[23] Photograph

4K 245 10
                                    

"And if you hurt me
That's okey baby, only words bleed
Inside these pages you just hold me
And I won't ever let you go" -Photograph, Ed Sheeran

***

Hujan datang tiba-tiba seakan mengerti kekosongan yang tiba-tiba menyergap jiwaku. Sementara waktu bergulir, malam kian larut dan udara mulai meniupkan dingin yang membekukan. Membuatku menggigil. Membuat siapapun yang melihatku akan mengira aku orang gila yang tidak punya akal karena berjalan di tengah hujan dan udara sedingin ini.

HA-HA. Peduli amat.

Dingin itu tidak ada apa-apanya dibanding sakit yang ada di dalam hatiku. Ya, sebut aku berlebihan. Aku sudah menahan semua ini bahkan berusaha tutup mata dan telinga dengan keberadaan kak Embun serta Regen yang sebegitu mencintainya. Aku lelah.
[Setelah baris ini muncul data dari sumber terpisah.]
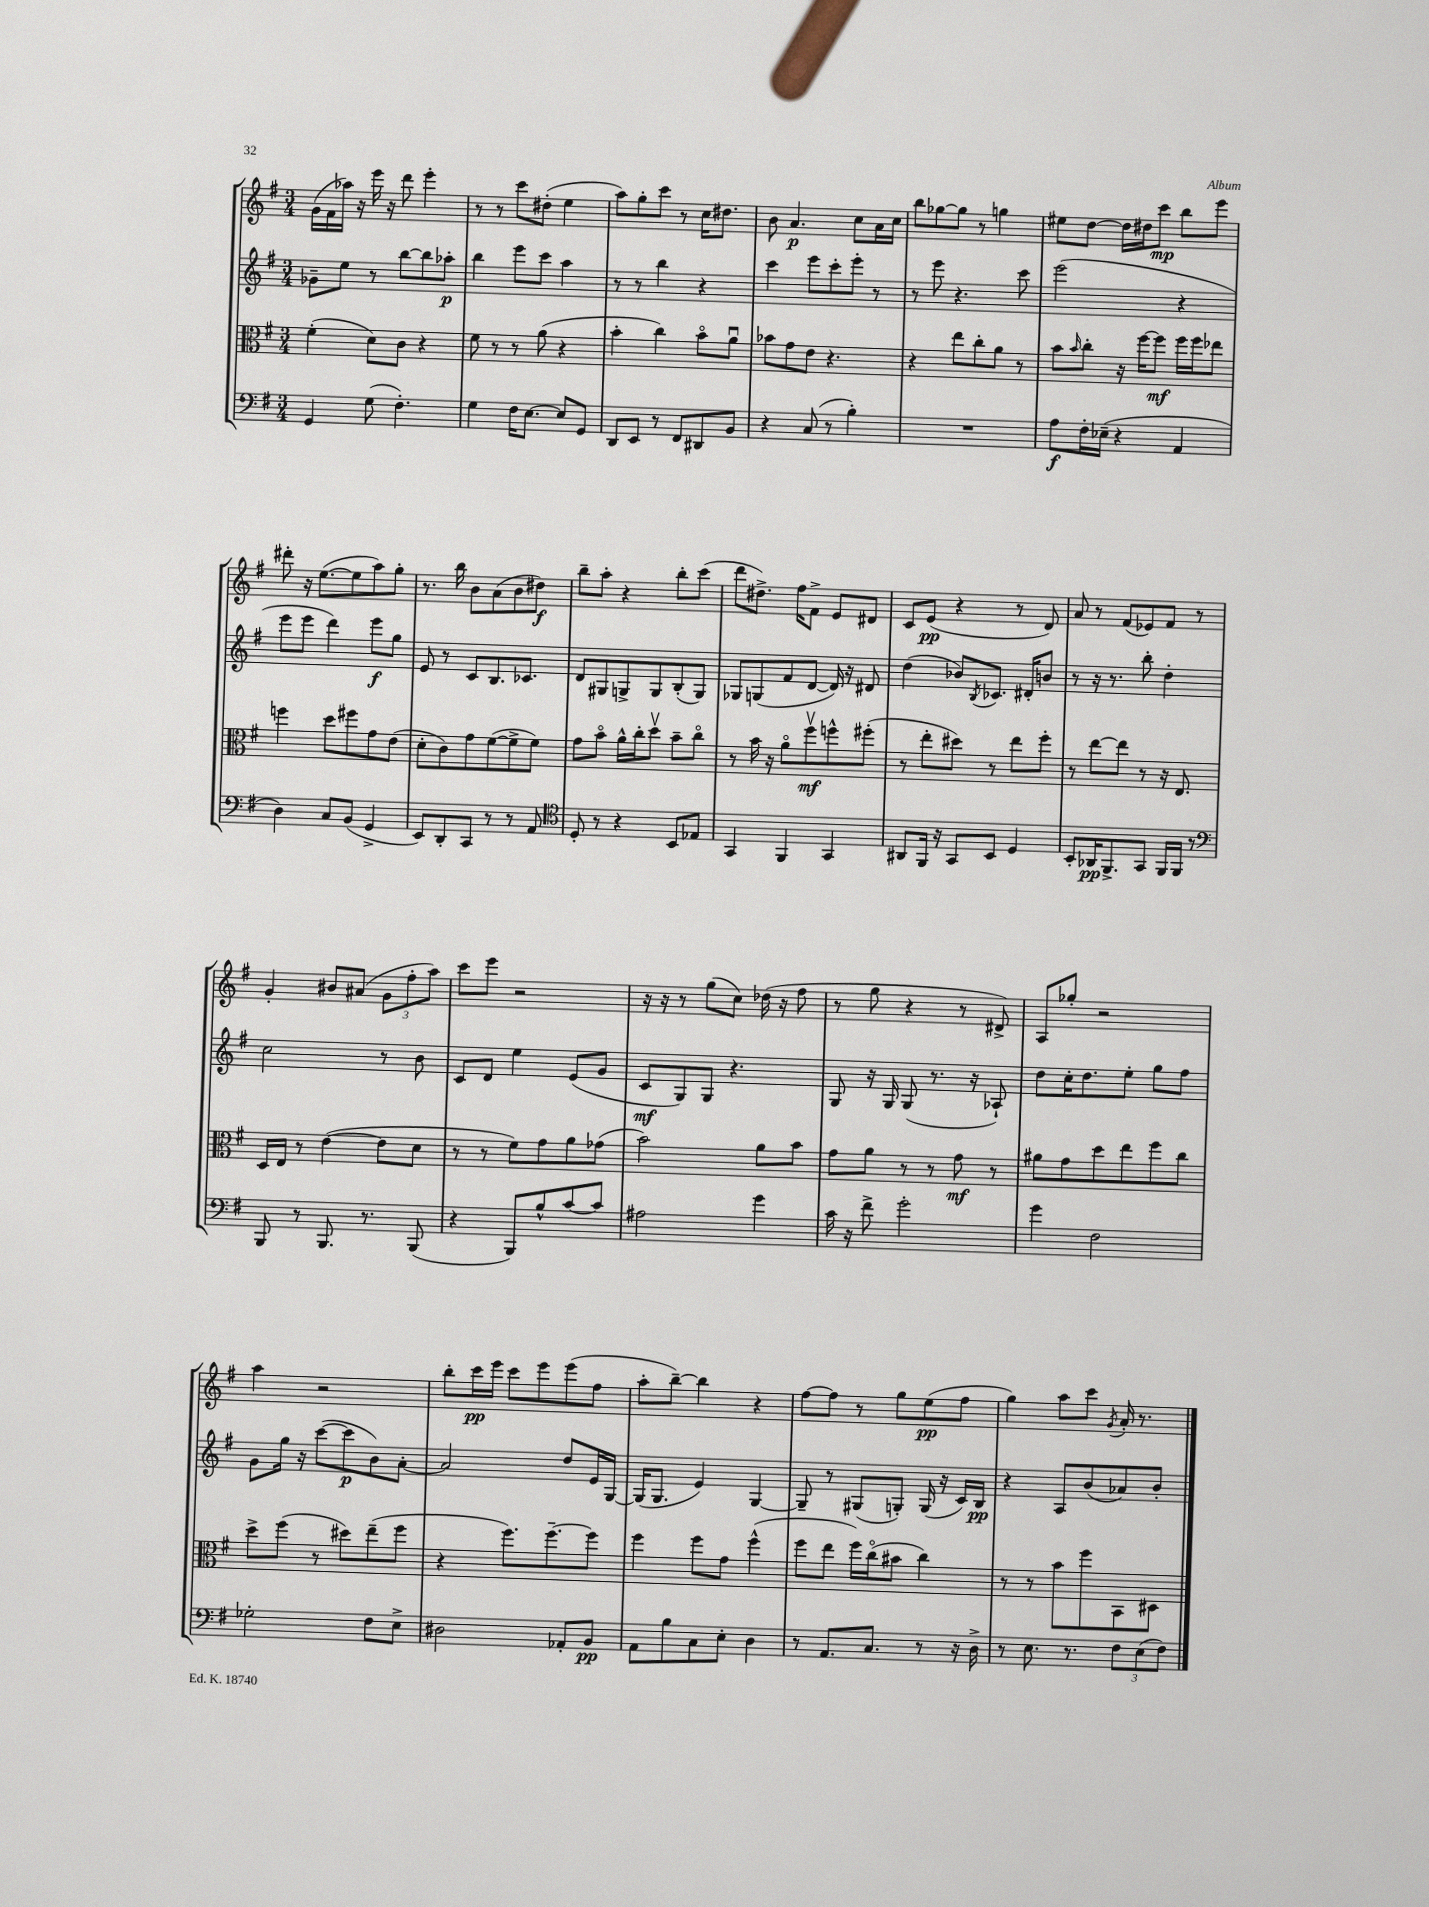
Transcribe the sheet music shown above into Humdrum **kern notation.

Apa lagi yang lebih melelahkan dibanding melihat orang yang kamu cintai malah mencintai orang lain? Bullshit semua yang bilang 'nggakpapa asal mereka bahagia'. Omong kosong.

Kamu bahagia tapi disisi lain kamu akan merasakan perih yang luar biasa. Ini bahkan lebih menyakitkan dibanding harus meninggalkan Bian bertahun lalu.

"Arght"

Aku kontan memekik ketika kakiku tidak sengaja tersandung sebuah batu yang berdiri ringan di tengah trotoar. Jatuh terduduk. Sendirian. Di tengah hujan lebat di jam delapan malam. Wow. Betapa mengenaskannya aku.

"Bangun"

Jantungku seakan berhenti berdegup ketika sebuah suara memecah keheningan dan sebuah payung menghalangi air hujan membasahi tubuhku. Aku mengangkat wajah, seketika tercengang menemukan sosok Selda berdiri bersama payung beningnya.

"Bangun" ulangnya, memerintah. Pandangan matanya lurus ke depan dan rahangnya mengeras.

Susah payah, aku bangkit dan menatap Selda dengan pandangan bertanya. Mengapa dia ada disini? Kenapa harus dia yang datang di saat-saat seperti ini?

"Gimana rasanya Dy?"

Aku menegak ludah mendengar pertayaannya. Gimana rasanya? Pertanyaan itu begitu tepat dan menancap di dadaku. Rasanya sakit. Lebih sakit dari penyakit apapun.

"Ma-maksud lo?"

Masih menerawang, gadis itu tersenyum sinis. Senyuman itu, aku hampir lupa Selda yang berdiri di depanku ini bukan Selda yang aku kenal sebagai sahabatku. Dia, Selda, orang yang selalu membuat hari-hariku berubah buruk sejak adiknya meninggal. Seseorang yang paliing tidak bisa menerima kenyataan, egois dan sebagainya.

Matanya lalu beralih ke arahku.

"Sakit 'kan Dy? Huh? Sekarang lo tau kan, gimana rasanya ada di posisi Vanya? Lo ngerasain kan, gimana rasanya cinta yang nggak berbalas? Searah? Sakit 'kan?!"

Tangisku sontak pecah mendengar teriakkan Selda yang semakin menyayat hatiku itu. Vanya, orang yang baru aku tahu sangat amat mencintai Bian, orang yang harus sakit di balik tawaku bersama Bian, orang yang aku tempati posisinya saat ini. Apa yang ada tiga tahun lalu kini berbalik pada diriku sendiri. Sempurna.

Selda baru akan berjalan pergi ketika aku menarik tangannya dan memaksanya untuk tetap tinggal. Memeluknya dalam tangis dan hujan yang menjadi saksi bagaimana air mata kami bersatu padu dengan rinainya.

***

"Van... Vanya hello"

Vanya mengerjap mendengar suara Marta dan tawa lepas khas teman-temannya. Dia menggaruk tengkuk, merasa bodoh dengan melamun disaat semua orang sedang bersenang-senang.